In much the same way our family has returned to Texas as changed people.  We are a little older and perhaps a little wiser.  I do not view the world the same way that I used to.  I do not look at people the same way either.  And I certainly do not think of God the same way.  God used the experience to change us and to make us new and to help us learn more about how to walk in relationship with Him.  We are different people than the ones who left Houston five years ago.

I expect the next adventure will have many of the same qualities that the first one had.  We will have ups and downs, will experience joy and pain, gain and loss.  And God will be there with us wherever we go.  He has promised me that and reminded me already many times that He is with me.  I now have the attitude that I would rather go through all of that, with Jesus, than to say no and miss what He has for me.  Jesus is worth it.

It has been hard to leave the Northwest, harder in fact than it was to leave Houston five years ago.  We have a deep emotional investment in that part of the world and particularly with its people.  Truly God has asked us to do a very hard thing in coming back.  And my heart breaks for those who do not know Jesus and who reject him with their lifestyle and actions.  Many, many people there have no relationship with God.  Many think they know Jesus yet there is no evidence in their lives.  Yet many are curious, which gives me hope.  And Jesus has not left the Northwest.  He has remained behind and continues to be quite active there, working through many dear and faithful servants on a daily basis.  The few Christians that are there are far more committed than many Christians in the south.  There is always hope where He is present and working through His servants who are surrendered to Him.

What about you?

I am hopeful that my reflections on the last five years have stirred something in you.  Many of us think too small when we look for God's work in our lives.  I still hear people say they are looking for God's leading on where they work, where they live, and in their financial lives.  None of those things are bad or wrong, but the context of it is very important. 
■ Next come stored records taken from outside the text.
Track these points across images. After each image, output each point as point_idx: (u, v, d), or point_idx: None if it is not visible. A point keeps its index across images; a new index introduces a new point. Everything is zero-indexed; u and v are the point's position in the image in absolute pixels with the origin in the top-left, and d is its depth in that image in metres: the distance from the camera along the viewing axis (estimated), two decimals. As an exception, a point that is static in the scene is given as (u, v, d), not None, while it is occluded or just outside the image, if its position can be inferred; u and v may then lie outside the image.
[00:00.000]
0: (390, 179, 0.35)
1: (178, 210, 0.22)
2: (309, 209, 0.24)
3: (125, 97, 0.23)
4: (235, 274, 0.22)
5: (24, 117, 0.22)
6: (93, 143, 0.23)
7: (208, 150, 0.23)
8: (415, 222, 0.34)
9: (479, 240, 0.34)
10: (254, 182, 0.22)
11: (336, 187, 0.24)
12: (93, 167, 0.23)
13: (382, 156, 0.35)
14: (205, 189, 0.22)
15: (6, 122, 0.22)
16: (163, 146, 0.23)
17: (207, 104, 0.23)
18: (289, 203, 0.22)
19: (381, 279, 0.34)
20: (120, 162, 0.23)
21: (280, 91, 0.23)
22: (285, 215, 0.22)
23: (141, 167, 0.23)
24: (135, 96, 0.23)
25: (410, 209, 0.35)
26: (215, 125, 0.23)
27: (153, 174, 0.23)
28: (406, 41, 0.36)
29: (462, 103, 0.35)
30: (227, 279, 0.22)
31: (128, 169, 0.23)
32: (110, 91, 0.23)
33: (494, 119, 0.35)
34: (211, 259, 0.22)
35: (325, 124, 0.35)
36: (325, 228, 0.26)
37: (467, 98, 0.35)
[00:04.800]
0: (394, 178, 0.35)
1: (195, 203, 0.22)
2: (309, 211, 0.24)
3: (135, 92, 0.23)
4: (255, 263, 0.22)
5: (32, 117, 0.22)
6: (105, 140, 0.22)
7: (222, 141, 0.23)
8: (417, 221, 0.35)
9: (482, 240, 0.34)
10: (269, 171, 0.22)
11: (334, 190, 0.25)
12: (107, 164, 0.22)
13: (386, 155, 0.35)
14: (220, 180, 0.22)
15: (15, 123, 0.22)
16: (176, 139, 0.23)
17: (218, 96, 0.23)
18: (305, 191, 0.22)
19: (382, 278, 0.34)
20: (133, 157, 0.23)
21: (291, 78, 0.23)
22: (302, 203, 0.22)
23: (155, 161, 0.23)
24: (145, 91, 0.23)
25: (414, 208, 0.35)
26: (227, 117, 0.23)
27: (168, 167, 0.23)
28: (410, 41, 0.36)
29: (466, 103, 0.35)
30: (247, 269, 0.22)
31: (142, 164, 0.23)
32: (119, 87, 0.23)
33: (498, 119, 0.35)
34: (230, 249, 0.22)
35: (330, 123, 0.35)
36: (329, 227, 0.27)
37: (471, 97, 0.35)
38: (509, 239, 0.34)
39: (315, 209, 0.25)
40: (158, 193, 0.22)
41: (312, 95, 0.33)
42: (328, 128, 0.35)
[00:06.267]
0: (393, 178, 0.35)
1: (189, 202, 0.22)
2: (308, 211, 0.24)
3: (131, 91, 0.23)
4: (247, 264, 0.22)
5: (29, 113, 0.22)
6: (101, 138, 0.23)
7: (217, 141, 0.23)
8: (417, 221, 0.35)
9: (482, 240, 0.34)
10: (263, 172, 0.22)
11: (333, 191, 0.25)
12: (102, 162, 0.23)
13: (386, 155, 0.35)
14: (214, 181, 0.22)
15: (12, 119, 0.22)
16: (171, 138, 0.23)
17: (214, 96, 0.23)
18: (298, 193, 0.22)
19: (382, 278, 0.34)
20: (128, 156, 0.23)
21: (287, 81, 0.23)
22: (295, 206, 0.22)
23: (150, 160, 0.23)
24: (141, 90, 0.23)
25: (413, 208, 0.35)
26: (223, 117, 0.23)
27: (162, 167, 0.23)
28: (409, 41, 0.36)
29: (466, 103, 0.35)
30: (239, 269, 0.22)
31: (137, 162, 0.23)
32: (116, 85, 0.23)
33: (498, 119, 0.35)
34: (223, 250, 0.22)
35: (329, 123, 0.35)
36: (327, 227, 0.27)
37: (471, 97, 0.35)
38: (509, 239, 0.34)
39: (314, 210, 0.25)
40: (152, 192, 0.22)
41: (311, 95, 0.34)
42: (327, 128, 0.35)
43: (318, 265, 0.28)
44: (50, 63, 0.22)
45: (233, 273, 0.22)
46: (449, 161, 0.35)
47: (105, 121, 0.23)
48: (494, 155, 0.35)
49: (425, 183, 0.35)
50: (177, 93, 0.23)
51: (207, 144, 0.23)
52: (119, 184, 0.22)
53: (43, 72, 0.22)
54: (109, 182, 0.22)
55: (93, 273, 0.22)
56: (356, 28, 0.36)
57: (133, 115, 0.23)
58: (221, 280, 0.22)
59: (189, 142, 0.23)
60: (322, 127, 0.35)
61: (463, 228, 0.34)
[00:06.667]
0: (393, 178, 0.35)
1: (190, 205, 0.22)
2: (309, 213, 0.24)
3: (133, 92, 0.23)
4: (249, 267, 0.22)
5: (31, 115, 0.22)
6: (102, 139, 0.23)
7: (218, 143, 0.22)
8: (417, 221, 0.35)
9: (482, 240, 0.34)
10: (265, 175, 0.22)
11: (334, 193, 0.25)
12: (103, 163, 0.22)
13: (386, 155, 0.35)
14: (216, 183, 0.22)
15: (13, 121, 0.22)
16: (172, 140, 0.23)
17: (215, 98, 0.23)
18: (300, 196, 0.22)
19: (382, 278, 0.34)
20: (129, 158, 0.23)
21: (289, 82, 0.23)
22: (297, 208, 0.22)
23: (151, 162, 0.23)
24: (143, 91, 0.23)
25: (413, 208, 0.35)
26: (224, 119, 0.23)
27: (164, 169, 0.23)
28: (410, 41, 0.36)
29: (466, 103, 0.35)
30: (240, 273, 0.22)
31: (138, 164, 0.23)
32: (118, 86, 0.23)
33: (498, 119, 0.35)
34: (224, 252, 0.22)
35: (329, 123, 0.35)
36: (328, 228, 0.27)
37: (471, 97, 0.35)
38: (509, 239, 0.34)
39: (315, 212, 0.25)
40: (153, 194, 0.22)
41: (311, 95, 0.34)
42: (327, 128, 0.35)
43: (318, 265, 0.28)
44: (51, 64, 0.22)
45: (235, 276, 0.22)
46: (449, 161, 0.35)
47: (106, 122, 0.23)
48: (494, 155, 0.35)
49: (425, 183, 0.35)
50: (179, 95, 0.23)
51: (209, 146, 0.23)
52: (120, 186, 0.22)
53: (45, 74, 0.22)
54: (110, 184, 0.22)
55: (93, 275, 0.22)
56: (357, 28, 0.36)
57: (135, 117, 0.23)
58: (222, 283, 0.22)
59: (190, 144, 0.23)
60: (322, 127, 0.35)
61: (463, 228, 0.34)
Are you looking for a new job because you are dissatisfied with your current one?  Are you not making the money you want to make or you are having trouble getting along with people there? 

With regard to where you live, do you want to move because you want a bigger house in "that" neighborhood? 

With finances, do you desire to see change because you are spending too much and want someone to save you from yourself? 

These difficulties often are not a sign that God wants you to change your context.  In fact, He may instead want to change you and keep you in your current circumstances.

I believe God is challenging us right now to truly throw caution to the wind.  He wants us to pray bold prayers that He would make us better followers, that we would have greater sensitivity to His Spirit, and that we would follow wherever He says to go.  He is looking for servants who will be filled with and follow His Spirit every hour of every day. If you and I achieve this type of relationship with Him, nothing will be the same.  He might take you to a different part of the world, but His real goal is to do a complete tear-down and rebuild.  He will do what needs to be done to make that happen whether it is moving you to a different place or keeping you where you are with a new focus on Him.  If we will just let God have complete control of everything, He will make us into people who will truly carry the Good News into this world in authentic ways.  He will cause us to live in such a way that people will look at us and recognize there is something different and better and God-sized.  He will turn you and I into people who LIVE the Good News.

I challenge you to turn your life over to God in that way today.  I don't pretend to have that all figured out, but I am certain that the Lord wants daily surrender from us, and that in that, we will see Him train us, change us, and will move in unexpected God-sized ways that are unmistakable to us and to those around us.  Will you make that commitment today?